The tikbalang neighed along in laughter.
He’d indeed been guffawing the whole day over each of the dwende’s transactions, this trespasser who foolishly set up shop in the tikbalang’s corner of the forest; any other intruder, and he would’ve butchered it in a wink, but this entrepreneurial, dishonorable munchkin was too entertaining for him to evict just yet.
Prior to the human mother, there was an aswang—forest imps that morph into puppies or baby goats crying for kindhearted families to take them home, only to rip out their hosts’ innards while they slept at night.
“But no, that’s too much work for this lazy cretin,” the dwende said.
In exchange for a bucket of salt it stole from a mine, the aswang had requested an invisibility potion, so it could prey on many more victims with much less effort.
“What did you give it?” the horse-beast asked.
“A lumination potion, so it shines brighter than the sun.”
They howled in hysterics.
There was another human as well; a nasty young man who sought to trade sweet banana turon for sleeping powder so he could finally bed his neighbor’s feisty daughter.
“Dip this bag of tea into her drink, and she will even welcome you with open arms,” the dwende assured the man.
And to the tikbalang later, “because that strength elixir will grant her arms the power to fold his crotch unto his mouth.”
The tickled tikbalang brayed and brayed and brayed.
His trespasser had been such a delight, he almost felt guilty about devouring it soon. But his hunger was starting to overwhelm his affections, and dwende meat was rumored to be the tastiest in the land after all, from marinating themselves in the herbs and magical seasonings they play with all day.
But the tikbalang was still curious.
“Why are you doing this?” he asked, salivating. “What do you get from deceiving your clients?”
The dwende bit the banana treat and snickered.
“Fun.”
“And if they came back to seek vengeance for your trickery?”
A gleaming gaggle of limbs suddenly smashed into the horse-brute.

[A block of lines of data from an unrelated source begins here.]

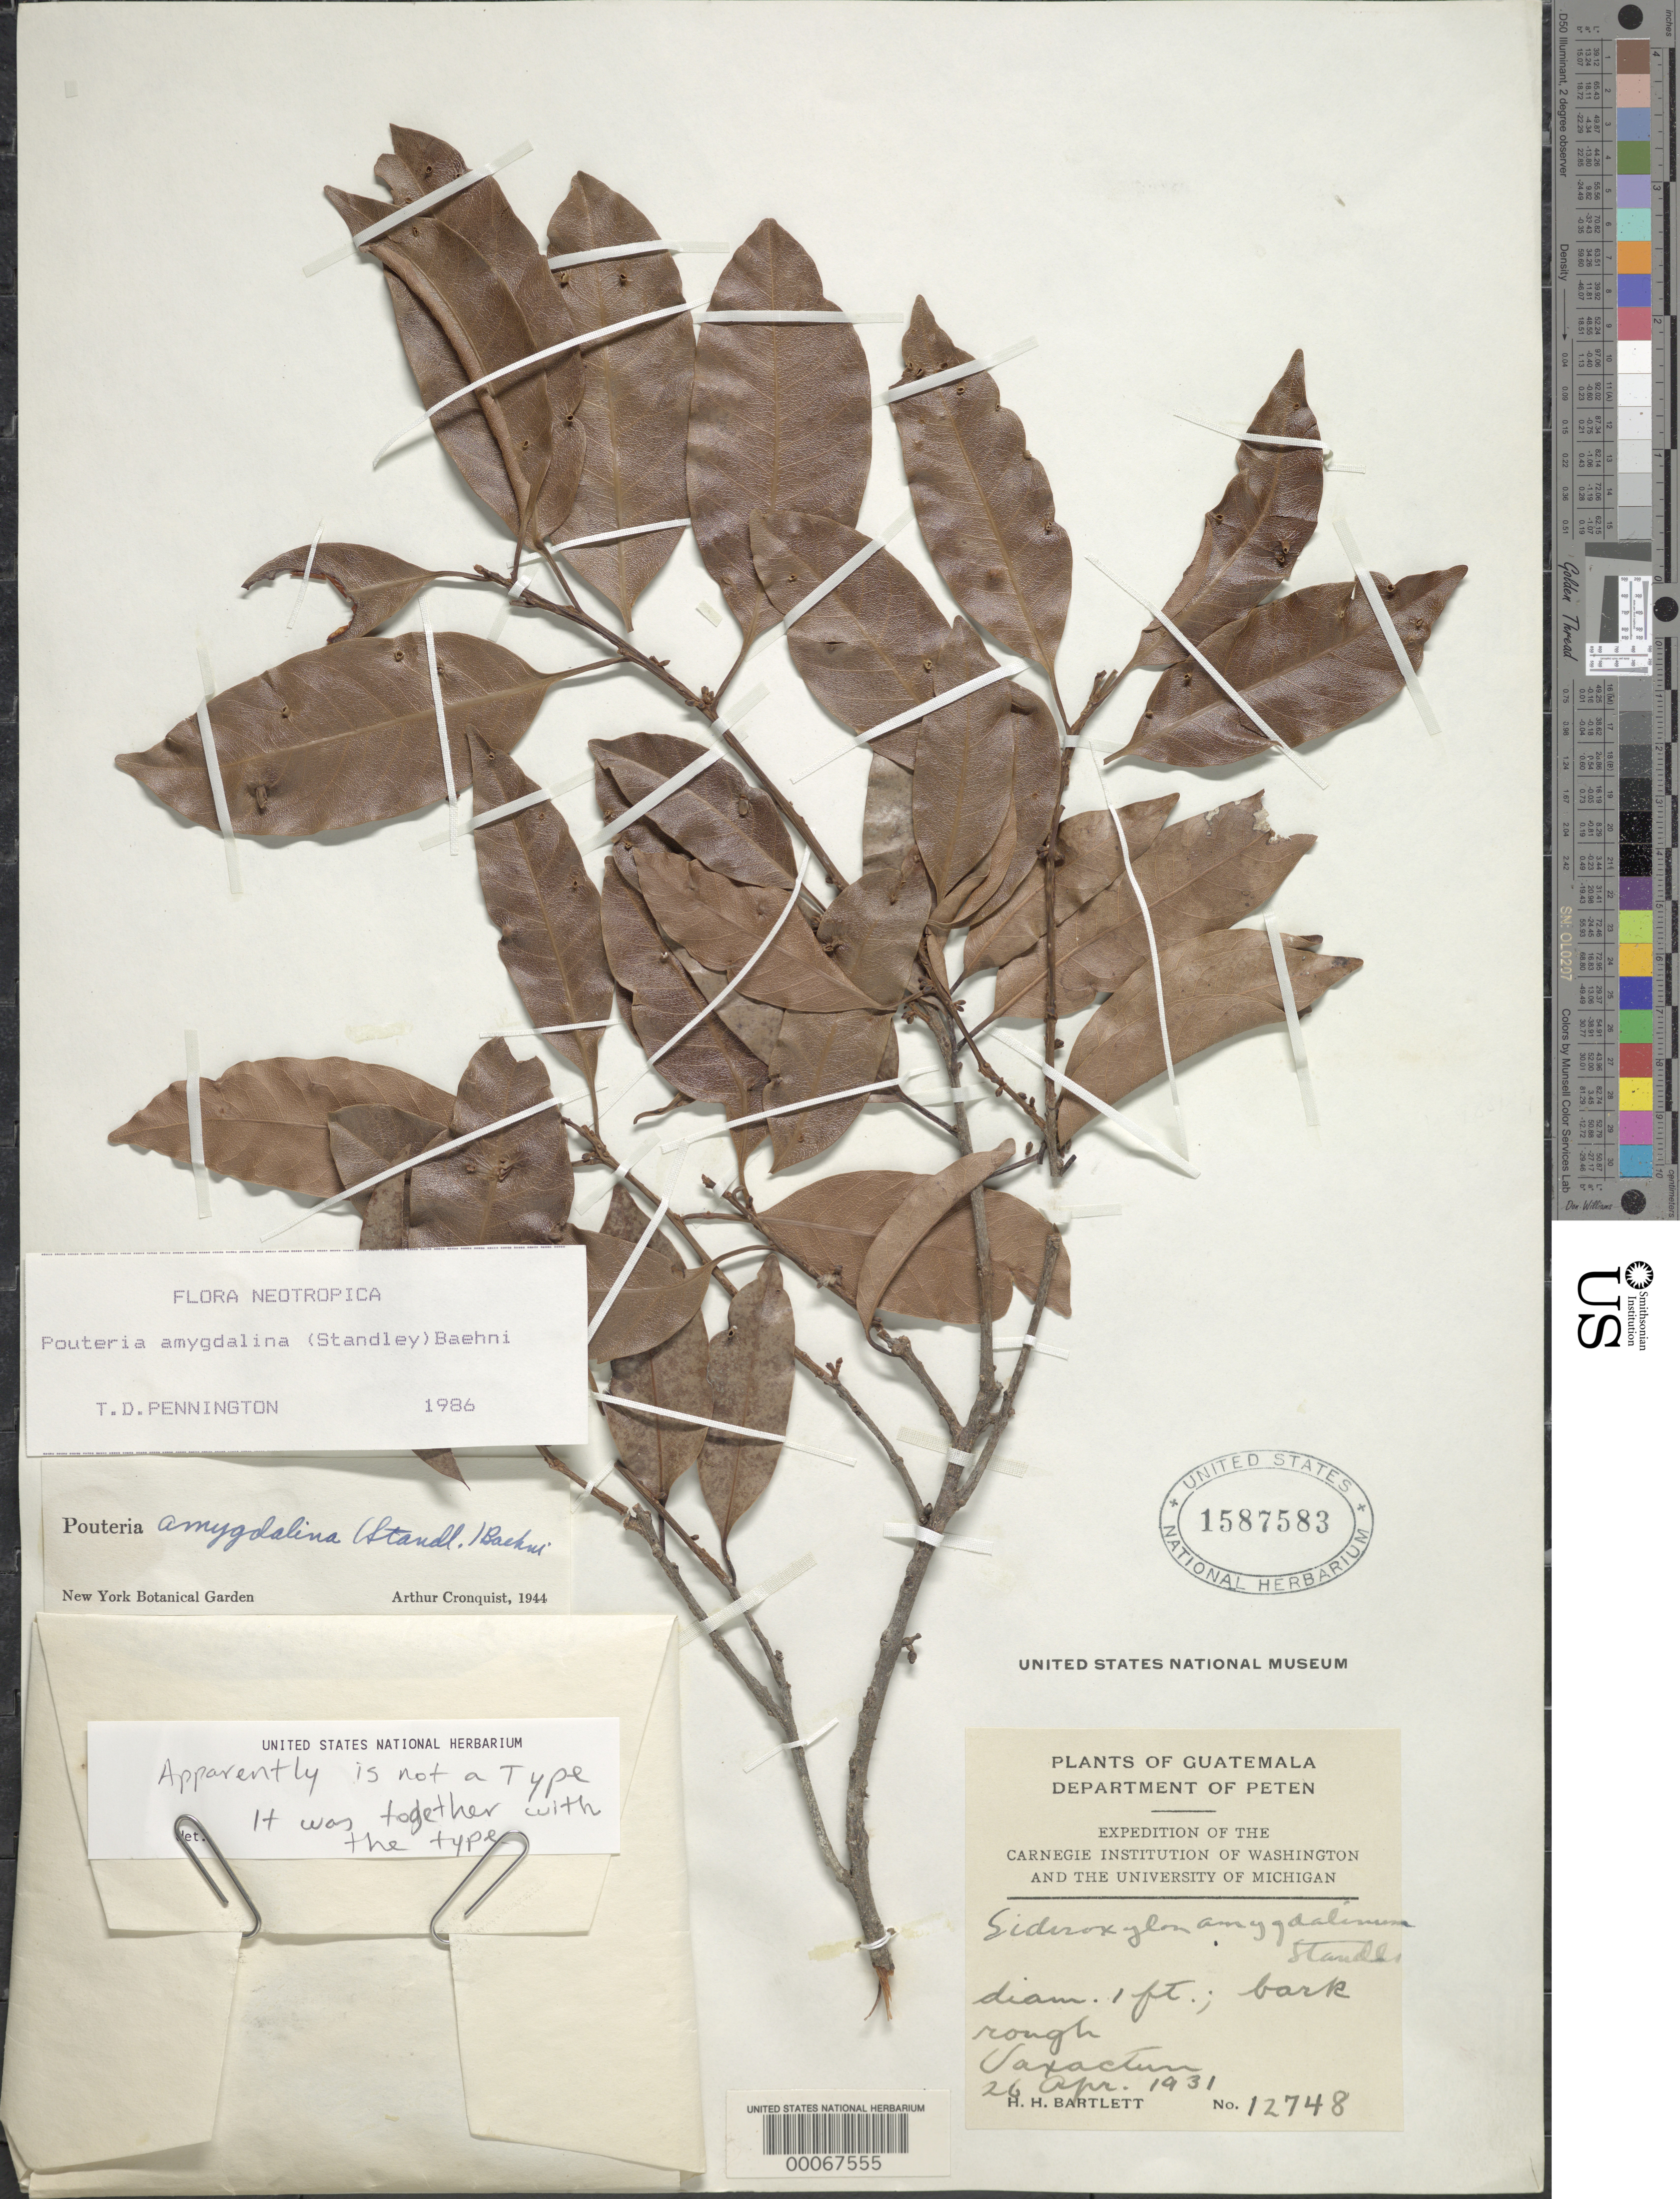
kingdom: Plantae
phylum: Tracheophyta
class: Magnoliopsida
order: Ericales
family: Sapotaceae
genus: Pouteria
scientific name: Pouteria amygdalina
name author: (Standl.) Baehni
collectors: H. H. Bartlett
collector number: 12748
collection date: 1931-04-26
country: Guatemala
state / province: El Petén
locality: Department of Peten. Saxactun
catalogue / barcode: US 1587583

He was rammed into the trees, his skin shredded, his face cleaved and clawed.
It was the aswang from earlier, now resembling the sun.
“What did you do to me, dwende?!” it screamed.
The behemoth neighed in pain and brayed in confusion.
“I’m a tikbalang, you fool! The dwende is over there!”
“Quit lying to me, dwende!” the aswang’s fury shone brighter. “Turn me back to normal or I’ll rip you to shreds!”
The tikbalang, wounded but still three times the size of the glowing imp, opened his massive jaws and bit the aswang’s head off.
Then he spat it out in a hurry because it tasted horrible.
The beast slowly got back to his feet, panting; lit up by the setting sun and the dying aswang, he realized his whole body was covered in green dust.
Illusion powder, it dawned on him.
He looked around his cluster of trees. Apart from three pieces of kutchinta on the stump, nothing else was there anymore.
The oversized bag, the undersized dwende, all gone.
The tikbalang stared at the rice cakes with irritation, then chowed them down.
He’d been cheated of his dinner—by his dinner.
The thought made him neigh, softly at first, before completely braying in laughter, much like how he had spent his day.
Well—he consoled himself—at least it was fun.